"fullchain" is not a type of certificate; it's a commonly used name for a file that contains a PEM-format certificate and its issuing CAs together. (The "fullchain.pem" filename was popularized by Certbot, the original Let's Encrypt ACME client, and is literally a combination of "cert.pem" and "chain.pem" files.)
A full chain file generally looks like this, with the server's own certificate always at the top:
-----BEGIN CERTIFICATE-----
<data of end-entity cert>
-----END CERTIFICATE-----
-----BEGIN CERTIFICATE-----
<data of intermediate cert>
-----END CERTIFICATE-----
-----BEGIN CERTIFICATE-----
<data of root cert>
-----END CERTIFICATE-----
In its typical definition (i.e. what Certbot generates), the "fullchain.pem" file contains only certificates, not private keys – the key stays separate in its own file.

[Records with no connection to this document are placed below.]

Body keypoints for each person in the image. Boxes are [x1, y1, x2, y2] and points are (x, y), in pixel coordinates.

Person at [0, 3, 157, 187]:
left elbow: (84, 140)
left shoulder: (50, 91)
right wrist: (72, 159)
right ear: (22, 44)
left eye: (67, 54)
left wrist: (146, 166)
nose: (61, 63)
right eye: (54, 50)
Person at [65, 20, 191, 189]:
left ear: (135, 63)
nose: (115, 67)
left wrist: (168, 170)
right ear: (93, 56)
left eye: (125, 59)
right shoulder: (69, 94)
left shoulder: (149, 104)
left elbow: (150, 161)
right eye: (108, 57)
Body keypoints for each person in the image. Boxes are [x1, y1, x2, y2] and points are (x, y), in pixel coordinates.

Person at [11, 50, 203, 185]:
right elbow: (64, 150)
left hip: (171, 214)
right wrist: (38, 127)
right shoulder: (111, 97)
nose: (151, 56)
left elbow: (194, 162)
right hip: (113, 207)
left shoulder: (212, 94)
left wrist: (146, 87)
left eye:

(Note: Although I did include the root CA in the "full chain" example, most of the time you wouldn't actually add the root CA – the client has it anyway.)
(Note 2: Some CAs such as Sectigo call this "reversed"; Sectigo's "normal" chain file is actually root-first and therefore backwards from what TLS requires.)
All certificates are public by definition, there's no such thing as a "private pem cert". The private file only contains a plain private key.
Most likely you can use your private-key file directly without any conversion (assuming your command even did anything at all – in the past it used to be a way to convert PKCS#8-format key files into the older "PEM" format, but now it just outputs PKCS#8 anyway unless you pass -traditional to explicitly request the old format).
PKCS#8 format (the key type is embedded within the data):
-----BEGIN PRIVATE KEY-----
<key data>
-----END PRIVATE KEY-----
PKCS#1 aka "PEM" format (the key type is indicated through the header):
-----BEGIN RSA PRIVATE KEY-----
<key data>
-----END RSA PRIVATE KEY-----
Some programs do require the certificates and the private key to be in the same file; usually in that case the key can just go at the very end. (In very rare cases, though, you need to order them like "host cert → host privkey → CA chain".) But according to Grafana's documentation, that's not the case for you – Grafana expects only the certificates in cert_file, while the key goes in cert_key.